Caveats on Gradients and Performance

A few notes on performance and gradients:

  1. As this is using reverse-mode AD it will be efficient for fairly large systems as long as the ultimate value of your differentiable program. With a little extra work and unit tests, it could support structured matrices/etc. as well.
  2. Getting to much higher scales, where the A,B,C,D are so large that matrix-free operators are necessary, is feasible but will require generalizing those to LinearOperators. This would be reasonably easy for joint likelihood and feasible but possible for the Kalman filter.
  3. At this point, there is no support for forward-mode auto-differentiation. For smaller systems with a kalman filter, this should dominate the alternatives, and efficient forward-mode AD rules for the kalman filter exist (see the supplementary materials in the Differentiable State Space Models paper). However, it would be a significant amount of work to add end-to-end support and fulfill standard SciML interfaces, and perhaps waiting for Enzyme or similar AD systems that provide both forward/reverse/mixed mode makes sense.

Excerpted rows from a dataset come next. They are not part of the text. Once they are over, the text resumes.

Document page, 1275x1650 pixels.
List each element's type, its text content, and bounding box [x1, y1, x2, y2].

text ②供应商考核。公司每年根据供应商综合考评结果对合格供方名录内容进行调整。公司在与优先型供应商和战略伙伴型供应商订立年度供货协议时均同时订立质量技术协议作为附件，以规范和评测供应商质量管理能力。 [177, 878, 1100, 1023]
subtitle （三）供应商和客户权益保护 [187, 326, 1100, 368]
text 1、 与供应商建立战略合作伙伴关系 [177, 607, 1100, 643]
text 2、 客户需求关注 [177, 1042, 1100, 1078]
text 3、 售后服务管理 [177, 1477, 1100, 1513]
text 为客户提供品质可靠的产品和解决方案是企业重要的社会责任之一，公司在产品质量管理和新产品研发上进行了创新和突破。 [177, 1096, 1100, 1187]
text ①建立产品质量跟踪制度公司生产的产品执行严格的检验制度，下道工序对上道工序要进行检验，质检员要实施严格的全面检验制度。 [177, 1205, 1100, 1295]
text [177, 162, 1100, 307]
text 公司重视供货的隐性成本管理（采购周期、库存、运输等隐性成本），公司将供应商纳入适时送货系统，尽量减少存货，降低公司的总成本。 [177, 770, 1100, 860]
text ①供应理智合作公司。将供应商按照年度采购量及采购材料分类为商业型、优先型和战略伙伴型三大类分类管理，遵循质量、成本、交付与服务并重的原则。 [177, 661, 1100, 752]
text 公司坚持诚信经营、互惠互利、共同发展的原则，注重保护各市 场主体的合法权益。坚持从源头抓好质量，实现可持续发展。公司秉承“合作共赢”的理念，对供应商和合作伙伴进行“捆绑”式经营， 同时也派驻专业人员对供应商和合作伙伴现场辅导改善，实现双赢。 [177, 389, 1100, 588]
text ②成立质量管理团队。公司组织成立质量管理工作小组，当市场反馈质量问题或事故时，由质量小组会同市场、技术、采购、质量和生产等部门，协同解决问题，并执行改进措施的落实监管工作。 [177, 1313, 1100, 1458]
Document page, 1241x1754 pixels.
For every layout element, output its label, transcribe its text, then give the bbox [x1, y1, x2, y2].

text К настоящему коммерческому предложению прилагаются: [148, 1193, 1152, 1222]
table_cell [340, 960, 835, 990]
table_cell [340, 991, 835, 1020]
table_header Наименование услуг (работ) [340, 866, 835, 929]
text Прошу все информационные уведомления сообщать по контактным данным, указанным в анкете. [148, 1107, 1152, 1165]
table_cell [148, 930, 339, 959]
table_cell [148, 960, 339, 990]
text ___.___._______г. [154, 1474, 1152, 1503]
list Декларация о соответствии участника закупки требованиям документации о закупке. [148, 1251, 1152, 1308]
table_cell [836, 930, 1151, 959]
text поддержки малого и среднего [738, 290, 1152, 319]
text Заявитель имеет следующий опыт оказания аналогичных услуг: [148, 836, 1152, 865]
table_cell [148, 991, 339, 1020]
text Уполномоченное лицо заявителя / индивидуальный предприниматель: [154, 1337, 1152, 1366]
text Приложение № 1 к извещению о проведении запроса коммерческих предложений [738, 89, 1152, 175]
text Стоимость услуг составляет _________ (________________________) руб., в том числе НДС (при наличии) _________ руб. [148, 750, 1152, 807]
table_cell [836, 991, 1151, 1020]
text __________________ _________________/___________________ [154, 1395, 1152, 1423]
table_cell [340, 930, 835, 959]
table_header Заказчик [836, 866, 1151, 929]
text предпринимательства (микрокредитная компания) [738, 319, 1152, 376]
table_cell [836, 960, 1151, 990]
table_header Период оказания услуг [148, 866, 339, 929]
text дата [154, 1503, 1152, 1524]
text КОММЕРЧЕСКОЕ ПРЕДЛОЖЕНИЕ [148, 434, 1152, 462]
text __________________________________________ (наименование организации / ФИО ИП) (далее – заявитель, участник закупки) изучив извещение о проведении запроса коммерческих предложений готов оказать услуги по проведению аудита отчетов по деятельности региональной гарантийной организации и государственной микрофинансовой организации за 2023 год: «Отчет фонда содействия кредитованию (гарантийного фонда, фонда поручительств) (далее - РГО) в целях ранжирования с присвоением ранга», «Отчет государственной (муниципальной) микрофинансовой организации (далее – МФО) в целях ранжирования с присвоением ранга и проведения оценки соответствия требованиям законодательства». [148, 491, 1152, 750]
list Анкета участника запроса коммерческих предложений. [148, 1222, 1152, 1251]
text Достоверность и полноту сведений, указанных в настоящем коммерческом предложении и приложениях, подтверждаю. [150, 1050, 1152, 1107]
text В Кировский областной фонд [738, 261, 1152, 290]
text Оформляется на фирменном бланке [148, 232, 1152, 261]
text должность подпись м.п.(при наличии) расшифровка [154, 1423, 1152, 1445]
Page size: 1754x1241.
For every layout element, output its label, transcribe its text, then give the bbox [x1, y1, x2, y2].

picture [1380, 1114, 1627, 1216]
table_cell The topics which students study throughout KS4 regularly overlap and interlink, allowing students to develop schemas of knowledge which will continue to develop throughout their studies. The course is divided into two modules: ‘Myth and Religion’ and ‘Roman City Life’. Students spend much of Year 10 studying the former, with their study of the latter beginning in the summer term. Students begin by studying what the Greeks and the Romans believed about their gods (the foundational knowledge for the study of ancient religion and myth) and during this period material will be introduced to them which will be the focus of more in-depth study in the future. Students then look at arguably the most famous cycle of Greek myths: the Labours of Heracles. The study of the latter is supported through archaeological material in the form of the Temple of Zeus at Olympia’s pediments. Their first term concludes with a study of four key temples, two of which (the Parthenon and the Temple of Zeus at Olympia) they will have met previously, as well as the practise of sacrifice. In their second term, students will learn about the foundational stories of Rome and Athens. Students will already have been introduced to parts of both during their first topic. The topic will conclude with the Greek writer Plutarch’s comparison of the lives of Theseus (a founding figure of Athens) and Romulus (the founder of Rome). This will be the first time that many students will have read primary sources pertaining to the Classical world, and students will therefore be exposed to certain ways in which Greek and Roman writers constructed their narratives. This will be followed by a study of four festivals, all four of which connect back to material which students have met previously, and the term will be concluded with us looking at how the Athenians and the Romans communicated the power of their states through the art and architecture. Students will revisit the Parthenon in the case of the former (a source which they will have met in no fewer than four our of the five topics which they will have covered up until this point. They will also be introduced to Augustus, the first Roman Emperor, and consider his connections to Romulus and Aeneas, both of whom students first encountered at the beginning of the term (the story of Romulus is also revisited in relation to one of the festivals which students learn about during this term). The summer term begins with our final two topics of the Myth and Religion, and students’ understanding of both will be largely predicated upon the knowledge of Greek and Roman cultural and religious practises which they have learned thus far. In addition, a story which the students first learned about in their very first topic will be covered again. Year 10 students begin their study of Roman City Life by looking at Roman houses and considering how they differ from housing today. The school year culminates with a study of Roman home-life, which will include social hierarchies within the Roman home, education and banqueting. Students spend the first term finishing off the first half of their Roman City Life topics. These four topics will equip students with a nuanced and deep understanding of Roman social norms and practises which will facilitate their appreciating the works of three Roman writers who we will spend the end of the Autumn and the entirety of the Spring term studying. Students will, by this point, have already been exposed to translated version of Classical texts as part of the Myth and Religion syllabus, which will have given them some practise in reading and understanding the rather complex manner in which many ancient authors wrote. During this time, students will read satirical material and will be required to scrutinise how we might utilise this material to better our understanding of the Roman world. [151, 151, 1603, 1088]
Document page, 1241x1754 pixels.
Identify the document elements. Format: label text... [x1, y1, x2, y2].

  4. Forward-mode AD is likely inappropriate for the joint-likelihood based models, since the dimensionality of the noise is always large.
  5. The gradient rules are written using ChainRules.jl so in theory they will work with any supporting AD. In practice, though, Zygote is the most tested, and other systems have inconsistent support for Julia at this time.